With stricter laws put in place, baby farming was monitored more before The Children Act of 1908 and the Adoption of Children (Regulation) Act of 1939 was signed into law in England, ending baby farming, so it seemed. Baby farming may have ended in England but the practice of profiting off of infants continues to this day where children are adopted out to parents in other countries. In 2016 a baby farm was raided by police in India, the act of baby farming is now considered to be a new type of human trafficking.

 

Sri Lanka has been having issues with false adoptions from groups who are being classified as baby farmers. China has been having a major problem with baby farming which has become industrial as critics refer to it now as baby factories which seem to be a trend coming out of densely populated countries in Asia and has become a lucrative business for organized crime. Many parents in Western countries adopt these children for the right reasons and do so through proper channels while sadly there are many “parents” (using the term VERY loosely here.) who choose to adopt children from these countries as if they’re a fashion accessory that you can trade one in if the other is “defective”.

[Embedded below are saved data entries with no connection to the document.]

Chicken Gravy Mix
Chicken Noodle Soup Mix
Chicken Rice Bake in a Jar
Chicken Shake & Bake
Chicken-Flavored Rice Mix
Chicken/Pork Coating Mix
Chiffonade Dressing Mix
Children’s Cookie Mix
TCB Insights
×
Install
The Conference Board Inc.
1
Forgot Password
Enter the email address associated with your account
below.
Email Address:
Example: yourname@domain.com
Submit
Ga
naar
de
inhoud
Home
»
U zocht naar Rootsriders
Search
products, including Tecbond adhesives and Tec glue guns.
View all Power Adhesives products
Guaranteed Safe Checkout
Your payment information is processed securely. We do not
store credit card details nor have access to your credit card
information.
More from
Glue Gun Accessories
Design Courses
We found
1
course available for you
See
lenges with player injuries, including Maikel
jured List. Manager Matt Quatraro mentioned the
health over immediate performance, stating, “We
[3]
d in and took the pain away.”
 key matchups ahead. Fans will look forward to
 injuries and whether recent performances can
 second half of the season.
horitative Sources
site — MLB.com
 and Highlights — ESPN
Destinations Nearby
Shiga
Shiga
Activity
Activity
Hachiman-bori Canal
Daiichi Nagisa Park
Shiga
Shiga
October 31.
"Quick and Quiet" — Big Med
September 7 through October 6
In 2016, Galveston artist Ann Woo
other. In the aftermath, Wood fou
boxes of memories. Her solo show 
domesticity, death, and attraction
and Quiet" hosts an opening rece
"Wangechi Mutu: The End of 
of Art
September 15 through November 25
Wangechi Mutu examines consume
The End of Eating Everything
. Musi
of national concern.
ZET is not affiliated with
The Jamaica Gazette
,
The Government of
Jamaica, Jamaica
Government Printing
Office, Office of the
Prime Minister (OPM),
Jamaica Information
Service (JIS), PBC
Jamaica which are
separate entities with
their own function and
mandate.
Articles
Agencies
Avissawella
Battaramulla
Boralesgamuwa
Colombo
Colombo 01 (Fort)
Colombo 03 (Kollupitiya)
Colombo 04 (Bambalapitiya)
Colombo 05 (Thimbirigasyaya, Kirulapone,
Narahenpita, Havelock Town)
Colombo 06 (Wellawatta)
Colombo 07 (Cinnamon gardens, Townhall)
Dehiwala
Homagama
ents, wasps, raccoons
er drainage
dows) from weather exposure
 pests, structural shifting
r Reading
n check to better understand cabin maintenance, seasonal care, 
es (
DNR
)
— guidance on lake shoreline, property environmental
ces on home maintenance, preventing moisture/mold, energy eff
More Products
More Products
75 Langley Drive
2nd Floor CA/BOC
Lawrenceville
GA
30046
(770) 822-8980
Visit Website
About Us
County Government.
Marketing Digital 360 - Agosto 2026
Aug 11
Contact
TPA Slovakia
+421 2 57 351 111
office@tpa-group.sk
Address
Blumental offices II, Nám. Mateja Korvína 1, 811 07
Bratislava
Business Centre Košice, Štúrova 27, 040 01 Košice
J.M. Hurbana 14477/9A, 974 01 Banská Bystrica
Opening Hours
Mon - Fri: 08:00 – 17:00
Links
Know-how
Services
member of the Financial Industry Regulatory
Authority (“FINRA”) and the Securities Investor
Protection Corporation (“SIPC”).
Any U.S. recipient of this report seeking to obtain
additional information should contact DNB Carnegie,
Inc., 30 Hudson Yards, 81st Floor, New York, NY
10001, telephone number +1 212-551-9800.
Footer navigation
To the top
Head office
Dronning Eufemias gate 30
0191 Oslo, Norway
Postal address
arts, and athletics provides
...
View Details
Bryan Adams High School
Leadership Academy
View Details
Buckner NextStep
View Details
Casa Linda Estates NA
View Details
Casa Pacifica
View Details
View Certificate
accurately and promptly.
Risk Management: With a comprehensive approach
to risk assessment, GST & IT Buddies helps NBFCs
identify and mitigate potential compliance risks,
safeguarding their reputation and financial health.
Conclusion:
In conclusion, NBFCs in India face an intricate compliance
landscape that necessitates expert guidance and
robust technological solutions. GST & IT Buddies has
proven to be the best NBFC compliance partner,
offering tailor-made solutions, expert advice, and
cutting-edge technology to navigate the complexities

Amelia Dyer and other baby farmers like her may have met their ends at the end of a rope but their lust for profit lives on with groups that seek to exploit the wants of parents who wish to adopt a child into their lives and making those loving parents accessories to their crimes. The parents who want to adopt a foreign baby for the sake of saying they have a foreign baby with the hopes of raising their status among their peers without the worry of how or where the child came from, they’re no different from Amelia Dyer.